Le début du retrait diplomatique nord-coréen a pu se dessiner dès 2019 après l’échec du sommet entre Kim Jong Un et l’ancien président américain Donald Trump à Hanoï, a expliqué à l’AFP Cho Han-bum, chercheur à l’Institut coréen pour l’Unification nationale. A ce moment-là, « la Corée du Nord a déclaré une guerre prolongée » en décidant de se concentrer sur ses programmes d’armements interdits plutôt que la négociation, a-t-il ajouté.

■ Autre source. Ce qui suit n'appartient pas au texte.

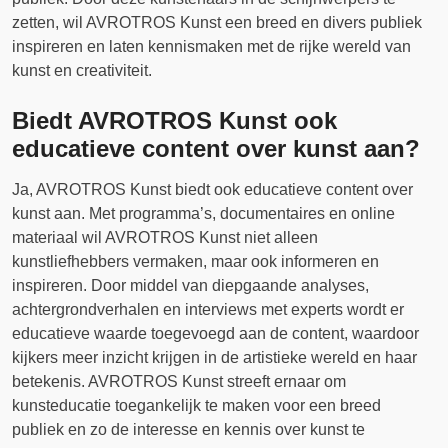
zetten, wil AVROTROS Kunst een breed en divers publiek
inspireren en laten kennismaken met de rijke wereld van
kunst en creativiteit.
Biedt AVROTROS Kunst ook
educatieve content over kunst aan?
Ja, AVROTROS Kunst biedt ook educatieve content over
kunst aan. Met programma’s, documentaires en online
materiaal wil AVROTROS Kunst niet alleen
kunstliefhebbers vermaken, maar ook informeren en
inspireren. Door middel van diepgaande analyses,
achtergrondverhalen en interviews met experts wordt er
educatieve waarde toegevoegd aan de content, waardoor
kijkers meer inzicht krijgen in de artistieke wereld en haar
betekenis. AVROTROS Kunst streeft ernaar om
kunsteducatie toegankelijk te maken voor een breed
publiek en zo de interesse en kennis over kunst te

Cependant, la pandémie ayant rendu le transit de personnes plus difficile, Pyongyang n’a fermé ses ambassades que depuis récemment. Des rapports avancent que le pays reclus pourrait clore dix de ses 50 ambassades au total, selon M. Cho. D’après le chercheur, la situation économique en Corée du Nord s’est encore dégradée depuis qu’elle a scellé ses frontières en 2020 face à la pandémie, creusant son déficit commercial et épuisant ses réserves de devises étrangères.

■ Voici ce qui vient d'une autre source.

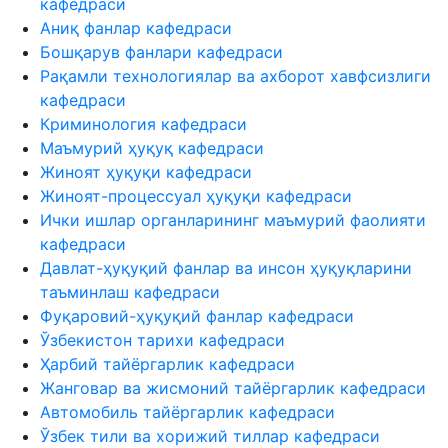
кафедраси
Аниқ фанлар кафедраси
Бошқарув фанлари кафедраси
Рақамли технологиялар ва ахборот хавфсизлиги
кафедраси
Криминология кафедраси
Маъмурий ҳуқуқ кафедраси
Жиноят ҳуқуқи кафедраси
Жиноят-процессуал ҳуқуқи кафедраси
Ички ишлар органларининг маъмурий фаолияти
кафедраси
Давлат-ҳуқуқий фанлар ва инсон ҳуқуқларини
таъминлаш кафедраси
Фуқаровий-ҳуқуқий фанлар кафедраси
Ўзбекистон тарихи кафедраси
Ҳарбий тайёргарлик кафедраси
Жанговар ва жисмоний тайёргарлик кафедраси
Автомобиль тайёргарлик кафедраси
Ўзбек тили ва хорижий тиллар кафедраси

Les deux « principales raisons de la fermeture des ambassades à l’étranger », estime-t-il. « La Corée du Nord va pousser sa dite +diplomatie de la Nouvelle guerre froide+, en maintenant ou en renforçant ses bases avec des pays importants comme la Chine, la Russie, la Syrie, l’Iran et Cuba », tout en coupant les ponts avec ceux qui ne lui servent plus. La réduction de ses capacités diplomatiques est ainsi « inévitable », conclut M. Cho.